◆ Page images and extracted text
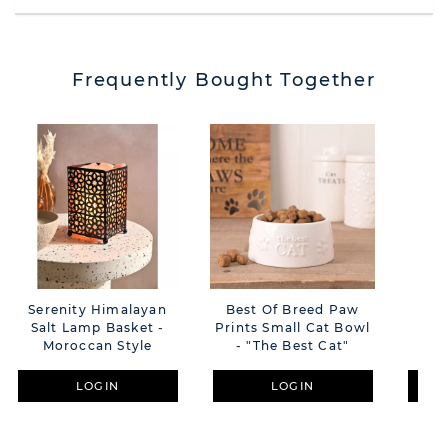
Frequently Bought Together
Serenity Himalayan
Best Of Breed Paw
Har
Salt Lamp Basket -
Prints Small Cat Bowl
Wal
Moroccan Style
- "The Best Cat"
LOGIN
LOGIN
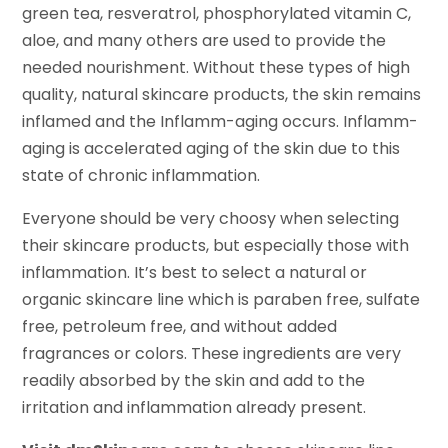
green tea, resveratrol, phosphorylated vitamin C,
aloe, and many others are used to provide the
needed nourishment. Without these types of high
quality, natural skincare products, the skin remains
inflamed and the Inflamm-aging occurs. Inflamm-
aging is accelerated aging of the skin due to this
state of chronic inflammation.
Everyone should be very choosy when selecting
their skincare products, but especially those with
inflammation. It’s best to select a natural or
organic skincare line which is paraben free, sulfate
free, petroleum free, and without added
fragrances or colors. These ingredients are very
readily absorbed by the skin and add to the
irritation and inflammation already present.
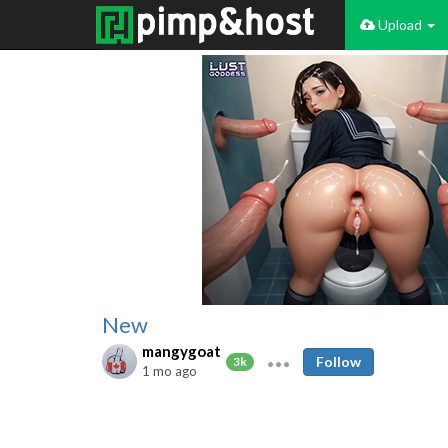
Upload
New
mangygoat
Follow
3k
1 mo ago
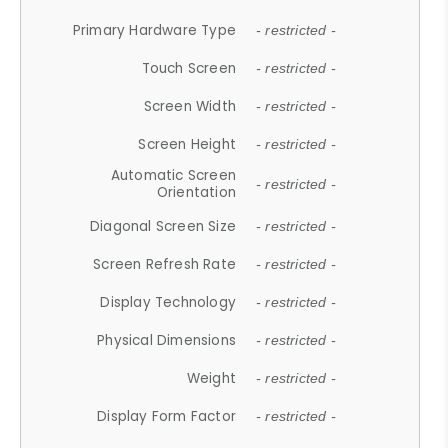
Primary Hardware Type
- restricted -
Touch Screen
- restricted -
Screen Width
- restricted -
Screen Height
- restricted -
Automatic Screen
- restricted -
Orientation
Diagonal Screen Size
- restricted -
Screen Refresh Rate
- restricted -
Display Technology
- restricted -
Physical Dimensions
- restricted -
Weight
- restricted -
Display Form Factor
- restricted -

◆ Exercise
Render every line of the listing above as a Markdown table with the columns Row and Line, numbering the rows in order and omitting blank lines. Leave the pictures out of the answer.

◆ Reply to the exercise
| Row | Line |
|---|---|
| 1 | Frequently Bought Together |
| 2 | Serenity Himalayan |
| 3 | Best Of Breed Paw |
| 4 | Har |
| 5 | Salt Lamp Basket - |
| 6 | Prints Small Cat Bowl |
| 7 | Wal |
| 8 | Moroccan Style |
| 9 | - "The Best Cat" |
| 10 | LOGIN |
| 11 | LOGIN |
| 12 | green tea, resveratrol, phosphorylated vitamin C, |
| 13 | aloe, and many others are used to provide the |
| 14 | needed nourishment. Without these types of high |
| 15 | quality, natural skincare products, the skin remains |
| 16 | inflamed and the Inflamm-aging occurs. Inflamm- |
| 17 | aging is accelerated aging of the skin due to this |
| 18 | state of chronic inflammation. |
| 19 | Everyone should be very choosy when selecting |
| 20 | their skincare products, but especially those with |
| 21 | inflammation. It’s best to select a natural or |
| 22 | organic skincare line which is paraben free, sulfate |
| 23 | free, petroleum free, and without added |
| 24 | fragrances or colors. These ingredients are very |
| 25 | readily absorbed by the skin and add to the |
| 26 | irritation and inflammation already present. |
| 27 | Upload |
| 28 | New |
| 29 | mangygoat |
| 30 | Follow |
| 31 | 3k |
| 32 | 1 mo ago |
| 33 | Primary Hardware Type |
| 34 | - restricted - |
| 35 | Touch Screen |
| 36 | - restricted - |
| 37 | Screen Width |
| 38 | - restricted - |
| 39 | Screen Height |
| 40 | - restricted - |
| 41 | Automatic Screen |
| 42 | - restricted - |
| 43 | Orientation |
| 44 | Diagonal Screen Size |
| 45 | - restricted - |
| 46 | Screen Refresh Rate |
| 47 | - restricted - |
| 48 | Display Technology |
| 49 | - restricted - |
| 50 | Physical Dimensions |
| 51 | - restricted - |
| 52 | Weight |
| 53 | - restricted - |
| 54 | Display Form Factor |
| 55 | - restricted - |